> **JOB**
Write out word for word each line of the records, beginning at the first and stopping after the line with "соседних государств. Существует". Leave the pictures out.

********

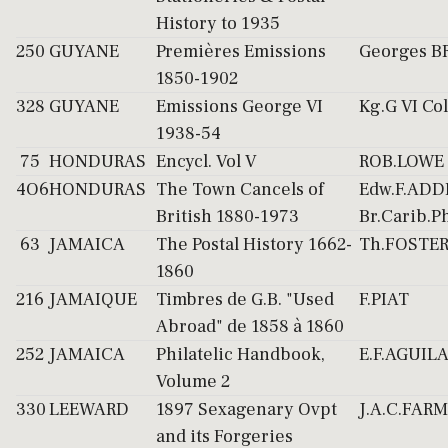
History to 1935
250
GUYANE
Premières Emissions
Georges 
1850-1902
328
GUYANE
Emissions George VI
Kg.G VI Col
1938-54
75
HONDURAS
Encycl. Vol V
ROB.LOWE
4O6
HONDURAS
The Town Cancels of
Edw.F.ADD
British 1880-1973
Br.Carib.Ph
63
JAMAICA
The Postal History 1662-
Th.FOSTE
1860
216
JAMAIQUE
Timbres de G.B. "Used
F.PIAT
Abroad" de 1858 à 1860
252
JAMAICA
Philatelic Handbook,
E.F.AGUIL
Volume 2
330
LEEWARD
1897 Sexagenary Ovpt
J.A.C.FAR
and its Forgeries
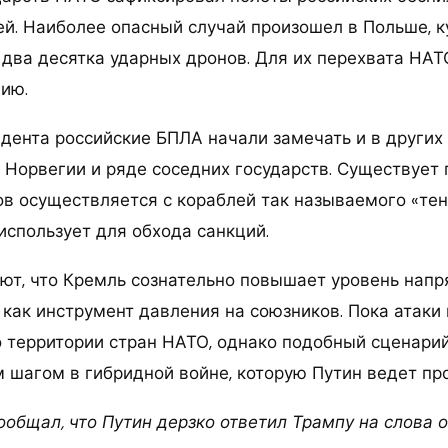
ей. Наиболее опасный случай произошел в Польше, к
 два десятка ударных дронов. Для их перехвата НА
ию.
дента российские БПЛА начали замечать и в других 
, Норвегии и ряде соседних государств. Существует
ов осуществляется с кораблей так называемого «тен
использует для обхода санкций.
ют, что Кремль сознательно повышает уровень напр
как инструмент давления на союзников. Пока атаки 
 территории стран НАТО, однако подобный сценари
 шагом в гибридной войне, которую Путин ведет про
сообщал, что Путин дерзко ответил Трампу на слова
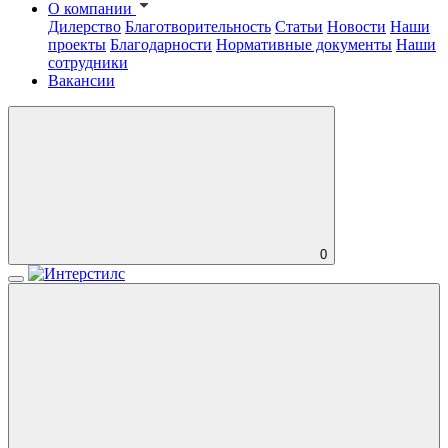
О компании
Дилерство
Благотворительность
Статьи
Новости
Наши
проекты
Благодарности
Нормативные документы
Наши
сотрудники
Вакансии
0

********

> **SOLVED EXERCISE**
History to 1935
250
GUYANE
Premières Emissions
Georges 
1850-1902
328
GUYANE
Emissions George VI
Kg.G VI Col
1938-54
75
HONDURAS
Encycl. Vol V
ROB.LOWE
4O6
HONDURAS
The Town Cancels of
Edw.F.ADD
British 1880-1973
Br.Carib.Ph
63
JAMAICA
The Postal History 1662-
Th.FOSTE
1860
216
JAMAIQUE
Timbres de G.B. "Used
F.PIAT
Abroad" de 1858 à 1860
252
JAMAICA
Philatelic Handbook,
E.F.AGUIL
Volume 2
330
LEEWARD
1897 Sexagenary Ovpt
J.A.C.FAR
and its Forgeries
ей. Наиболее опасный случай произошел в Польше, к
 два десятка ударных дронов. Для их перехвата НА
ию.
дента российские БПЛА начали замечать и в других 
, Норвегии и ряде соседних государств. Существует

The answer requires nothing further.